# [Task to complete]
Below, find the line containing "savoir plus et" and the line containing "令和6年度読書ノートマラソン展示"; reproduce exactly those two and every line between them, omitting pictures.
**** Extracted records
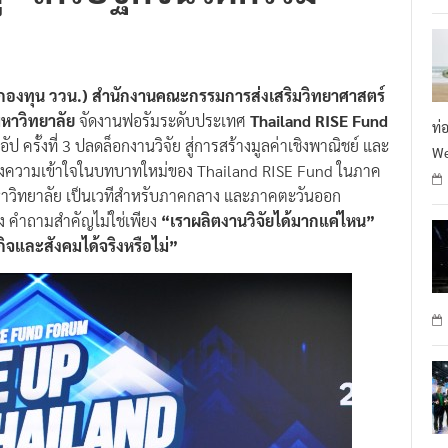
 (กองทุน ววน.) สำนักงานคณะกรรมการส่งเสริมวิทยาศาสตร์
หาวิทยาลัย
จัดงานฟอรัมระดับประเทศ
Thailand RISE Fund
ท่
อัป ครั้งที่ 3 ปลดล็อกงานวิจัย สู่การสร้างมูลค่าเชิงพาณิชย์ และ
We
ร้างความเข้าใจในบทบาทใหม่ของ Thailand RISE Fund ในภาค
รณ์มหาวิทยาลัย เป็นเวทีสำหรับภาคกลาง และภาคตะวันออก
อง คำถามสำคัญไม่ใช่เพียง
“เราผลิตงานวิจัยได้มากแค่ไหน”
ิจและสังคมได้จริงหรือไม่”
********
**** Extracted records
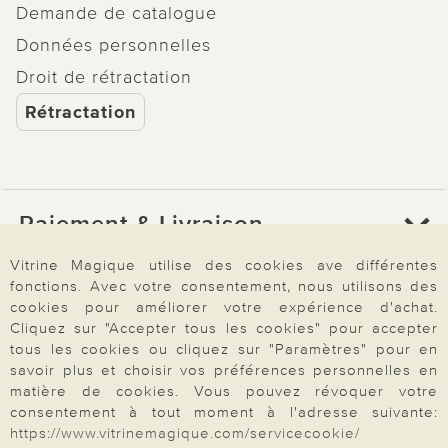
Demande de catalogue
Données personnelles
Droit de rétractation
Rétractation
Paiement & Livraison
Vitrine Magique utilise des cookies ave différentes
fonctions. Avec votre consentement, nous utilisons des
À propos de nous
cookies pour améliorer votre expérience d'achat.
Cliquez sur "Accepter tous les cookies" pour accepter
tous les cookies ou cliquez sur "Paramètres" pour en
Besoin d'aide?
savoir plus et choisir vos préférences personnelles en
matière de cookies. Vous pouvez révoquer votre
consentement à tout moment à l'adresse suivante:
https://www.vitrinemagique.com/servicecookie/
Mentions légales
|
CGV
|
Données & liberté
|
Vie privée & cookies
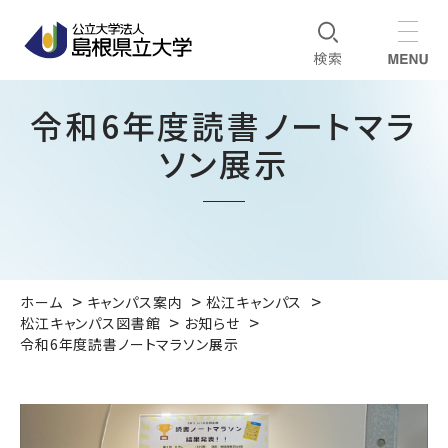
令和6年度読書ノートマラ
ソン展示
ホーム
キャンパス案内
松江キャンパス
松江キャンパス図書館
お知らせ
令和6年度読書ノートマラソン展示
********
# [Solution to this task]
savoir plus et choisir vos préférences personnelles en
matière de cookies. Vous pouvez révoquer votre
consentement à tout moment à l'adresse suivante:
https://www.vitrinemagique.com/servicecookie/
Mentions légales
|
CGV
|
Données & liberté
|
Vie privée & cookies
令和6年度読書ノートマラ
ソン展示
ホーム
キャンパス案内
松江キャンパス
松江キャンパス図書館
お知らせ
令和6年度読書ノートマラソン展示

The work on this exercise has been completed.